L'ex leader del Myanmar, Aung San Suu Kyi, è stata trasferita agli arresti domiciliari.
La 80enne Suu Kyi è detenuta dal 2021, quando il governo guidato da lei è stato rovesciato da un colpo di stato. Da allora sono poco note le condizioni in cui è detenuta.
Il 30 aprile 2026, le autorità del Myanmar hanno concesso un’amnistia generale in occasione di una festività religiosa buddista. La pena di Aung San Suu Kyi è stata ridotta di un sesto nell'ambito dell’amnistia. Sebbene abbia già scontato una parte della pena, le restano ancora più di 13 anni da scontare.
Il portavoce delle Nazioni Unite Stéphane Dujarric ha accolto con favore la notizia.
"Abbiamo appena visto i rapporti", ha affermato Dujarric e ha aggiunto:
Secondo Dujarric l’unica via politica realistica per risolvere la situazione in Myanmar è fermare la violenza e avviare un dialogo vero, che includa tutte le parti coinvolte.
Il colpo di stato del febbraio 2021 ha scatenato massicce proteste pro-democrazia e una violenta repressione militare. In seguito il paese del sud-est asiatico è precipitato in una crisi politica, economica e umanitaria.
All'inizio del mese di aprile, il generale che ha guidato il colpo di stato del 2021, Min Aung Hlaing, è stato nominato presidente dal parlamento. Aung Hlaing ha ottenuto 429 voti su un totale di 584 nel parlamento filo-militare del paese del sud-est asiatico.

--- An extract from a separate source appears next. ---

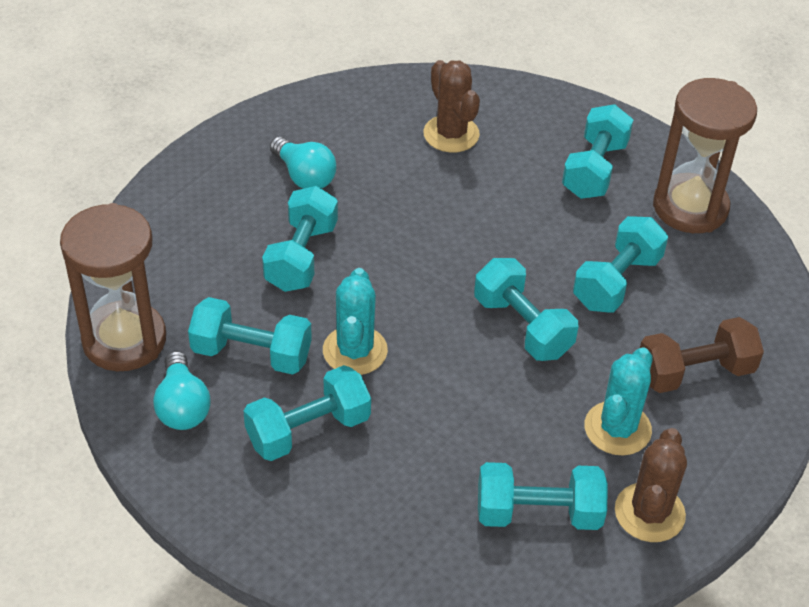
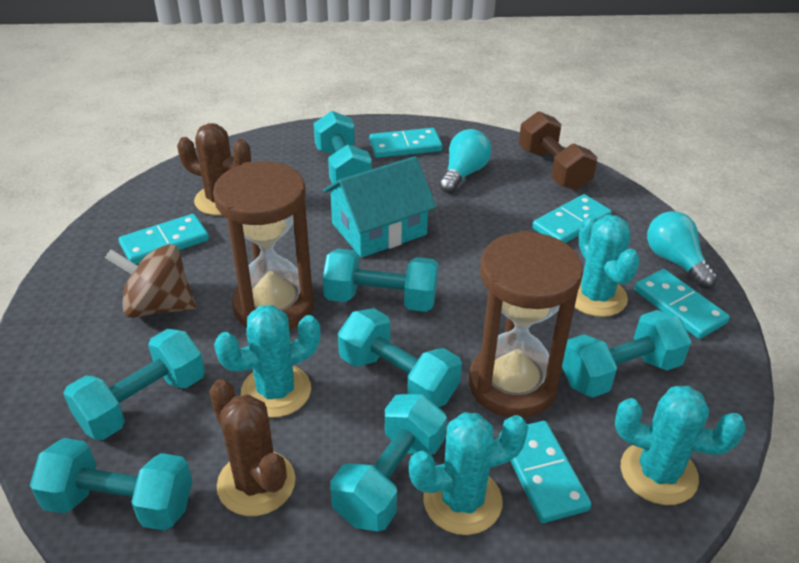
brown spinning top: none = 0 -> [105,244,196,318] = 1
turquoise cactus: [323,268,388,375] [584,347,653,455] = 2 -> [214,305,321,418] [409,412,528,535] [574,215,640,317] [615,386,746,505] = 4
turquoise domino: none = 0 -> [119,214,209,264] [369,128,442,158] [499,421,591,523] [532,194,612,243] [634,269,730,339] = 5
turquoise house: none = 0 -> [323,156,436,258] = 1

Aung San Suu Kyi è nata il 19 giugno 1945 a Yangon. È figlia del generale Aung San, eroe dell’indipendenza della Birmania assassinato quando lei era ancora bambina, e di Khin Kyi. È cresciuta con la madre e due fratelli.
La madre fu nominata ambasciatrice birmana in India e Nepal e Aung San Suu Kyi l'ha seguito.
Si è laureata in Scienze politiche nel 1964 presso il Lady Shri Ram College affiliato all'Università di Delhi. Ha continuato gli studi presso il St Hugh's College di Oxford conseguendo una laurea in Filosofia, politica ed economia nel 1967.
Ha successivamente lavorato alle Nazioni Unite. Tra il 1985 e il 1987, ha conseguito un Master of Philosophy in Letteratura birmana.
Nel 1972 ha sposato Michael Aris. La coppia ha avuto due figli: Alexander e Kim.
Nel 1988 è tornata in Myanmar durante una fase di proteste contro la dittatura militare. È diventata rapidamente leader del movimento democratico e ha fondato la National League for Democracy (NLD). Il suo impegno è ispirato al principio di non violenza di Mahatma Gandhi.
Tra il 1989 e il 2010 è stata posta agli arresti domiciliari per circa 15 anni. Nel 1991 ha ricevuto il Premio Nobel per la Pace, assegnato per la sua lotta pacifica per i diritti umani e la democrazia.
Nel 2015 il suo partito ha vinto le elezioni e Aung San Suu Kyi ha assunto la guida del governo. Nel 2021, durante il colpo di stato militare, è stata nuovamente arrestata.